Beyond knowledge base document vectors, InkCop maintains a separate vector index for conversation history, enabling the “Global Memory” feature:

  • After each conversation ends, the Q&A pair is vectorized and stored
  • When a new conversation starts, semantically relevant past conversations are automatically retrieved
  • Relevant historical memories are injected into the system prompt for genuine long-term memory

How the Databases Work Together

Here’s the complete data flow for a single “semantic search”:

1. User asks question → Main agent parses intent

2. Knowledge base search tools called:
   ├─ ObjectBox HNSW → Vector semantic similarity search (Top-K chunks)
   └─ Kuzu graph query → Entity relationship path retrieval

3. Result fusion: vector scores + graph relationship weights → re-ranking

4. SQLite → Query document metadata (title, author, citation info)

5. Results injected into context → Cloud LLM generates answer

6. AI answer returned with traceable citations

Throughout this process, the cloud LLM only receives your question + the retrieved relevant passages — it never has access to your complete knowledge base.

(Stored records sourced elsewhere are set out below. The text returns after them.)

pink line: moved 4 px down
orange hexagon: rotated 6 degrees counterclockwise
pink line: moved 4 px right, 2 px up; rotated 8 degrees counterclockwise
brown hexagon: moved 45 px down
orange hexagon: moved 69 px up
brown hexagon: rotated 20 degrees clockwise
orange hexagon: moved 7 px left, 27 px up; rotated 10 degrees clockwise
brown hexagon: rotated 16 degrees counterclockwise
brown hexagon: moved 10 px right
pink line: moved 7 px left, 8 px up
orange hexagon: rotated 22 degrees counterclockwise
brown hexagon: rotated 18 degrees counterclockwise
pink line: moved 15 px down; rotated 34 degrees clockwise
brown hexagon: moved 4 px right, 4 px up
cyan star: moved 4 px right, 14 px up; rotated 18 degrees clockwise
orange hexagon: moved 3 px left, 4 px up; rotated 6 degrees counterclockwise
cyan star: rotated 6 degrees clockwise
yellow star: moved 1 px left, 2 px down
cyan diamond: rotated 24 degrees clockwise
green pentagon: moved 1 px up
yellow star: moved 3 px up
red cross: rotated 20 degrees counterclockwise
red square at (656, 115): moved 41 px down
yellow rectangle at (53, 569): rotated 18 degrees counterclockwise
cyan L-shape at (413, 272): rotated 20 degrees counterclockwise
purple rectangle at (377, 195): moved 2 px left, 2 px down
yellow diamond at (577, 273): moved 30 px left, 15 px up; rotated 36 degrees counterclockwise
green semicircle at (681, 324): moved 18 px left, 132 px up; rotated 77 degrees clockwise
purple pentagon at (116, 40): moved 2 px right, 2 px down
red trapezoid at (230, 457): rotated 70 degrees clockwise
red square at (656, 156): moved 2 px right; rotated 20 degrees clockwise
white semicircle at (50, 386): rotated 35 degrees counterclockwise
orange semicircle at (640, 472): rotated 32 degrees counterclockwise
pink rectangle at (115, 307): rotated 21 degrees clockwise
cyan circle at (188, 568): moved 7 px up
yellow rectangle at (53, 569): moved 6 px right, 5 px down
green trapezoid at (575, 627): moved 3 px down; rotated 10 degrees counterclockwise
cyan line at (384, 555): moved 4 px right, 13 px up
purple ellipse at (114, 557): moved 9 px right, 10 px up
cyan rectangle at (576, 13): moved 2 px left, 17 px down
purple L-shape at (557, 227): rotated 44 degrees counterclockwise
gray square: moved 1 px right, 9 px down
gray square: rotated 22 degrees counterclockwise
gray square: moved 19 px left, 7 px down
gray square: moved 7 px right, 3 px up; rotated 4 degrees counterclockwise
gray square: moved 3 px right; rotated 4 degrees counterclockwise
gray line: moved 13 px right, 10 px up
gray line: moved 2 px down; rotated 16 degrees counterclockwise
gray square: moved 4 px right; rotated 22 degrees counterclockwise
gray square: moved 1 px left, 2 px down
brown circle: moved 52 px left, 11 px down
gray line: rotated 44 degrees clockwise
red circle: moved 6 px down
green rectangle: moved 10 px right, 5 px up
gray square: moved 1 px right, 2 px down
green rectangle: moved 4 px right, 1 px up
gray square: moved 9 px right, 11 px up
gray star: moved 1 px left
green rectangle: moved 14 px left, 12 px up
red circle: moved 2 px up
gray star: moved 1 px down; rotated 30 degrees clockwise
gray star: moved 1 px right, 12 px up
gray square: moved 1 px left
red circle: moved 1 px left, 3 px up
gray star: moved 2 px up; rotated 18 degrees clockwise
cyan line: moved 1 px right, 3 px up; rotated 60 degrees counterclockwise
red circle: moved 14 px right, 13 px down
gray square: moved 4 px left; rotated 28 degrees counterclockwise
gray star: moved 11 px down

Local Model Support: Fully Offline Operation

InkCop supports running local models (such as Qwen, Llama, etc.) via the built-in llama.cpp service. With a local model enabled:

  • Inference runs on your local CPU/GPU
  • Zero network requests: all AI features work completely offline
  • Suitable for high-security lab environments or network-restricted areas

Encryption and Data Security

Protection LayerTechnologyCoverage
Database encryptionSQLCipher AES-256Conversation records, settings
Knowledge base export encryptionCustom-key encrypted archiveExported knowledge base packages
Transport encryptionHTTPS/TLSWhen calling cloud LLMs
Local file isolationWorkspace directory isolationMulti-user/multi-project

Why This Matters for Academic Researchers

The academic community has extremely high data security requirements:

  • Academic integrity risk: Uploading unpublished research to cloud servers can create priority disputes
  • Confidentiality agreements: Research contracts often prohibit uploading research data to third parties
  • AI detection concerns: Some institutions treat “AI-assisted writing” as academic misconduct; local processing keeps a clear boundary
  • Data ownership: Researchers should have complete control over their academic work

InkCop’s local multi-database architecture answers these concerns at the technical level: your academic achievements remain in your hands, always.